The L. helveticus sequence type composition was assessed using a culture-independent strain typing method [38]. Briefly, a 1200-bp region within the slpH gene was amplified with the primer pair LHslpF (5′-CAAGGAGGAAAGACCACATGA-3′) and LHslpR (5′-TGTACTTGCCAGTTGCCTTG-3′). The amplicons were fragmented by sonication on a Covaris M220 instrument (Covaris, Brighton, U.K) to obtain 400 bp fragments and subsequently sequenced with the Ion PGM Hi-Q Sequencing kit on an Ion Torrent PGM sequencer (Thermo Fisher Scientific, Baar, Switzerland).

DNA methylation motif analysis

Prokaryotic methyltransferases methylate the DNA of both bacterial host and plasmids [40]. DNA methylation affects SMRT sequencing by varying the kinetics of the base addition step [90]. To detect any of three major prokaryotic DNA methylation motifs (4-methylcytosine, 5-methylcytosine and 6-methyladenine), a minimum coverage of 250-fold per strand is recommended by PacBio. All DNA methylation motifs were identified using SMRTLink’s Base Modification and Motif Analysis applications (v. The significance threshold was set to a Benjamini–Hochberg corrected p-value of 0.05 and a quality cutoff of 50.

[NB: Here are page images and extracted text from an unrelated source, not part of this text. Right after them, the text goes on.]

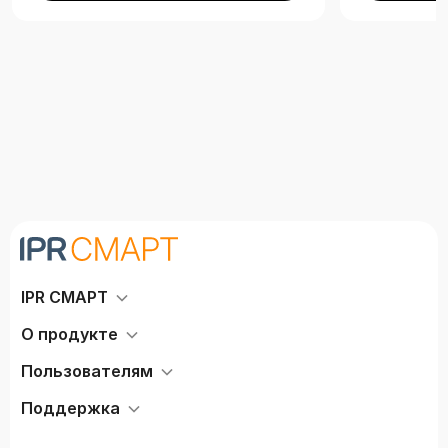
IPR СМАРТ
О продукте
Пользователям
Поддержка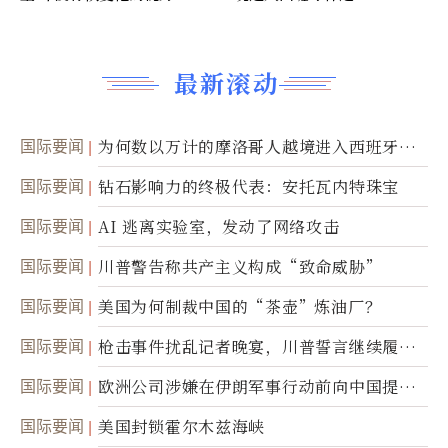
最新滚动
国际要闻
为何数以万计的摩洛哥人越境进入西班牙休
达
国际要闻
钻石影响力的终极代表：安托瓦内特珠宝
国际要闻
AI 逃离实验室，发动了网络攻击
国际要闻
川普警告称共产主义构成“致命威胁”
国际要闻
美国为何制裁中国的“茶壶”炼油厂？
国际要闻
枪击事件扰乱记者晚宴，川普誓言继续履行
职责
国际要闻
欧洲公司涉嫌在伊朗军事行动前向中国提供
美军基地的卫星图像
国际要闻
美国封锁霍尔木兹海峡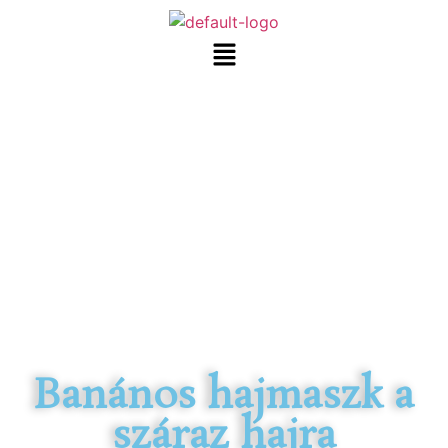
Banános hajmaszk a
száraz hajra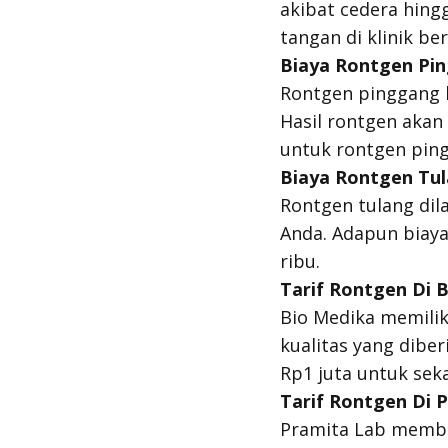
akibat cedera hing
tangan di klinik be
Biaya Rontgen Pi
Rontgen pinggang b
Hasil rontgen akan 
untuk rontgen ping
Biaya Rontgen Tu
Rontgen tulang dil
Anda. Adapun biaya
ribu.
Tarif Rontgen Di 
Bio Medika memilik
kualitas yang diber
Rp1 juta untuk seka
Tarif Rontgen Di 
Pramita Lab member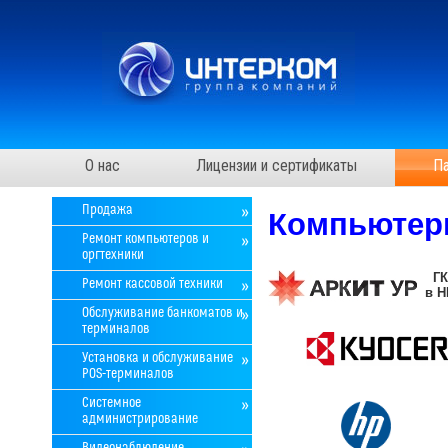
О нас
Лицензии и сертификаты
П
Продажа
Компьютерн
Ремонт компьютеров и
оргтехники
ГК
Ремонт кассовой техники
в НП
Обслуживание банкоматов и
терминалов
Установка и обслуживание
POS-терминалов
Системное
администрирование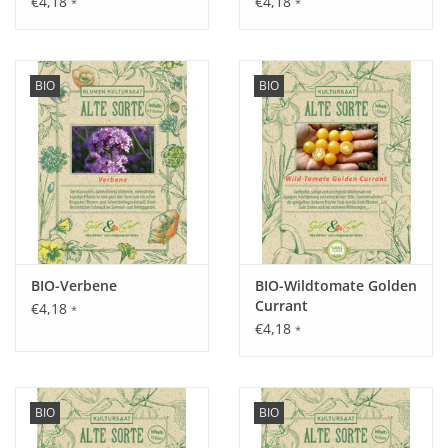
€4,18
€4,18
*
*
BIO
BIO
Aussaat:
Von April - Mai indoor, ab Mai - Juni direkt im Freiland.
Keimung:
Optimale Keimung bei 18 - 22°C, nach ca. 7 - 14 Tagen.
BIO-Verbene
BIO-Wildtomate Golden
Currant
€4,18
*
€4,18
Kultur:
*
Pflanzabstand in der Reihe 75 cm, zwischen den Reihen 100
cm.
Saattiefe: 2 cm.
BIO
BIO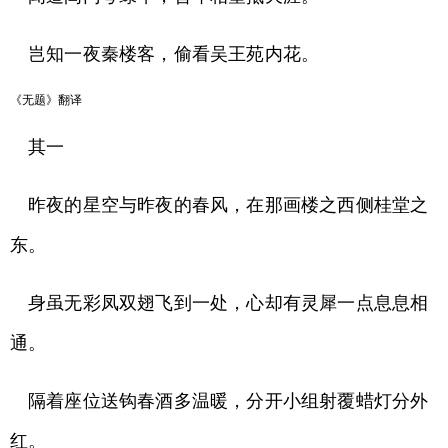
岂知一夜秦楼客，偷看吴王苑内花。
《无题》翻译
其一
昨夜的星空与昨夜的春风，在那画楼之西侧桂堂之
东。
身虽无彩凤双翅飞到一处，心却有灵犀一点息息相
通。
隔着座位送钩春酒多温暖，分开小组射覆蜡灯分外
红。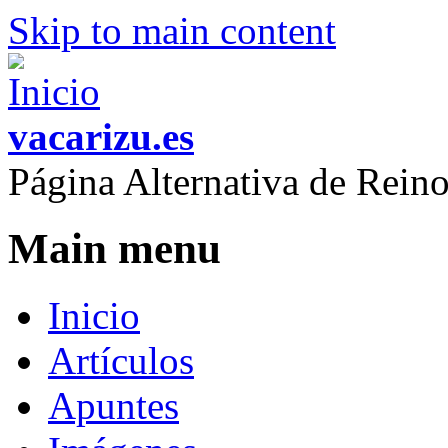
Skip to main content
vacarizu.es
Página Alternativa de Rei
Main menu
Inicio
Artículos
Apuntes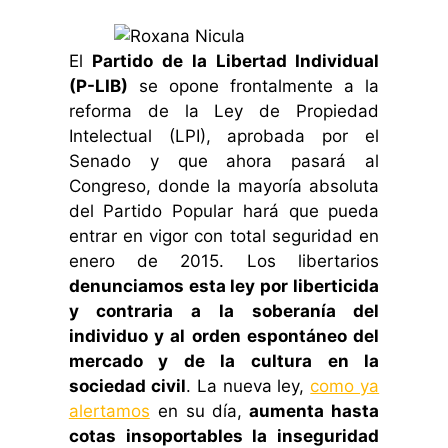
El
Partido de la Libertad Individual
(P-LIB)
se opone frontalmente a la
reforma de la Ley de Propiedad
Intelectual (LPI), aprobada por el
Senado y que ahora pasará al
Congreso, donde la mayoría absoluta
del Partido Popular hará que pueda
entrar en vigor con total seguridad en
enero de 2015. Los libertarios
denunciamos esta ley por liberticida
y contraria a la soberanía del
individuo y al orden espontáneo del
mercado y de la cultura en la
sociedad civil
. La nueva ley,
como ya
alertamos
en su día,
aumenta hasta
cotas insoportables la inseguridad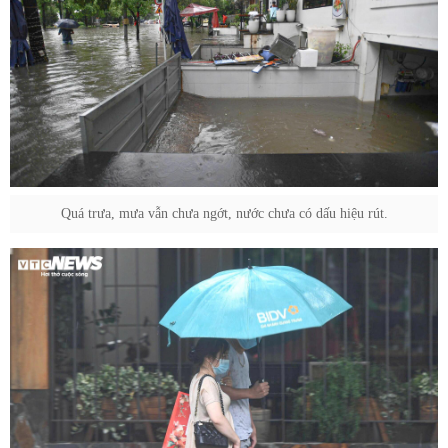
Quá trưa, mưa vẫn chưa ngớt, nước chưa có dấu hiệu rút.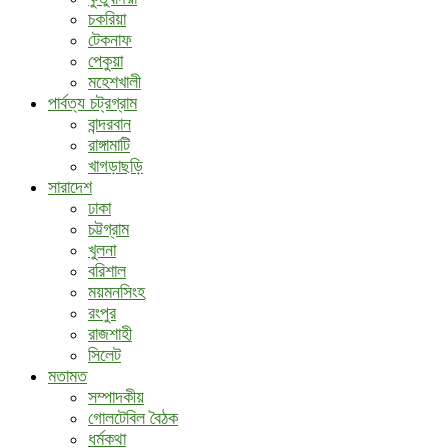
চকরিয়া
টেকনাফ
পেকুয়া
মহেশখালী
পার্বত্য চট্রগ্রাম
বান্দরবান
রাঙ্গামাটি
খাগড়াছড়ি
সারাদেশ
ঢাকা
চট্টগ্রাম
খুলনা
বরিশাল
ময়মনসিংহ
রংপুর
রাজশাহী
সিলেট
মতামত
সম্পাদকীয়
গোলটেবিল বৈঠক
ধর্মকথা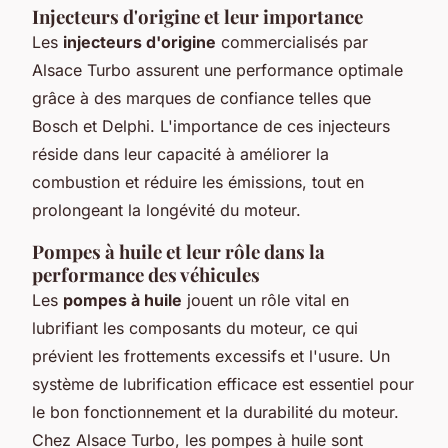
Injecteurs d'origine et leur importance
Les
injecteurs d'origine
commercialisés par
Alsace Turbo assurent une performance optimale
grâce à des marques de confiance telles que
Bosch et Delphi. L'importance de ces injecteurs
réside dans leur capacité à améliorer la
combustion et réduire les émissions, tout en
prolongeant la longévité du moteur.
Pompes à huile et leur rôle dans la
performance des véhicules
Les
pompes à huile
jouent un rôle vital en
lubrifiant les composants du moteur, ce qui
prévient les frottements excessifs et l'usure. Un
système de lubrification efficace est essentiel pour
le bon fonctionnement et la durabilité du moteur.
Chez Alsace Turbo, les pompes à huile sont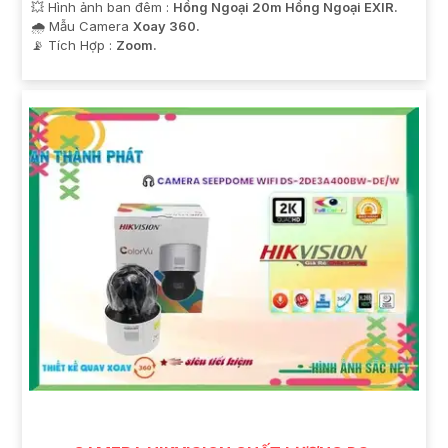
💥 Hình ảnh ban đêm :
Hồng Ngoại 20m Hồng Ngoại EXIR.
🌧️ Mẫu Camera
Xoay 360.
️📡 Tích Hợp :
Zoom.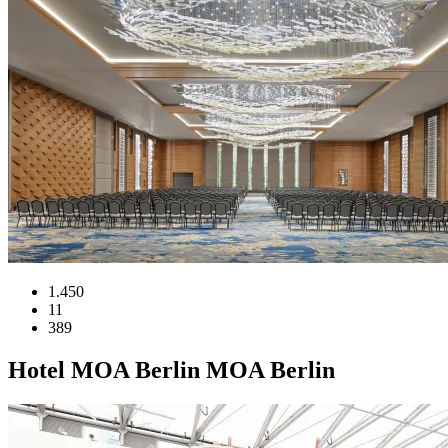
1.450
11
389
Hotel
MOA Berlin
MOA Berlin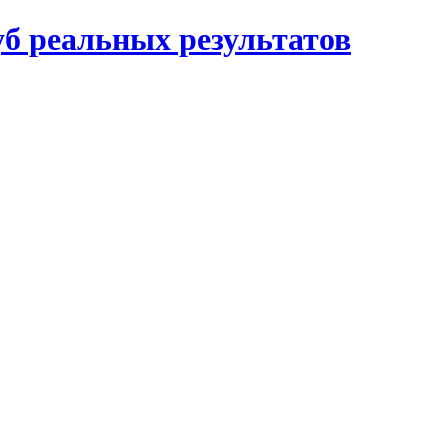
б реальных результатов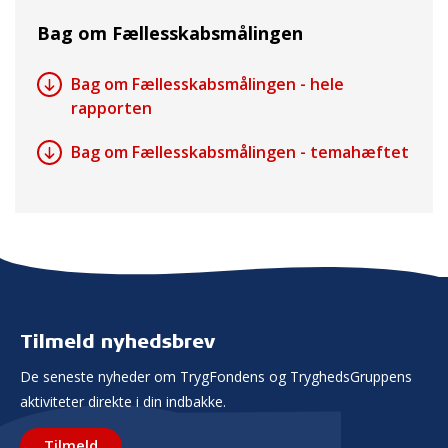
Bag om Fællesskabsmålingen
Bag om Fællesskabsmålingen - hele
rapporten
Bag om Fællesskabsmålingen - temahæftet
Tilmeld nyhedsbrev
De seneste nyheder om TrygFondens og TryghedsGruppens
aktiviteter direkte i din indbakke.
Tilmeld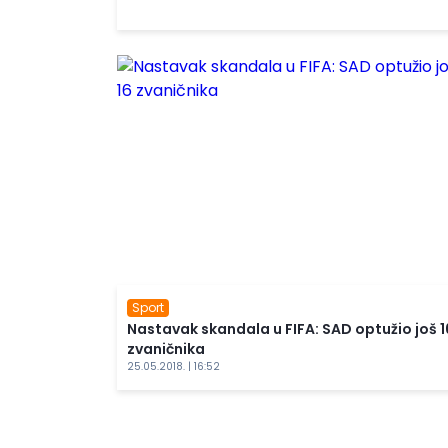
Sport
Nastavak skandala u FIFA: SAD optužio još 1
zvaničnika
25.05.2018. | 16:52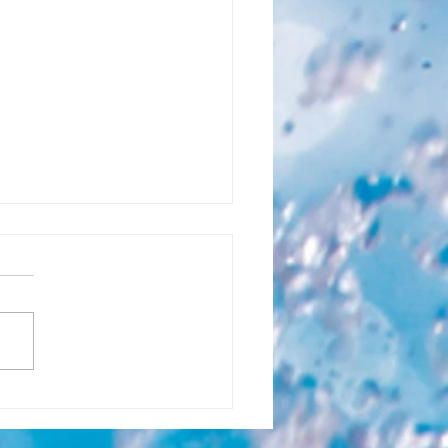
pompe, cœur battant de
re piscine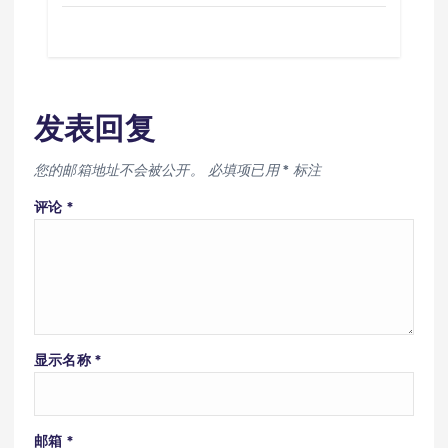
发表回复
您的邮箱地址不会被公开。
必填项已用
*
标注
评论
*
显示名称
*
邮箱
*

Phage identification, annotation and prediction of bacterial host interactions

Similar to a previous study [91], a phage genome database was constructed by downloading all 8056 completely assembled phage genomes from NCBI (as of May 4, 2018). A blastn search of the assembled contigs from NWC_1 and NWC_2 against this database allowed us to identify the most closely related phages, and to subsequently annotate them using the classic RAST pipeline [92, 93]. Prophages were detected and annotated using Phaster [94]. CRISPRFinder [95] was used to identify CRISPR spacers and arrays in all de novo assembled NWC genomes, and corresponding spacer sequences were extracted. Next, the assembled phage genomes were specifically searched for matching protospacers with CRISPRTarget [96].

Statistics and plots

All statistical analyses and plots were performed/created in R (R core team, 3.4.0) using ggplot2 [97]. All circular plots were created with Circos [32].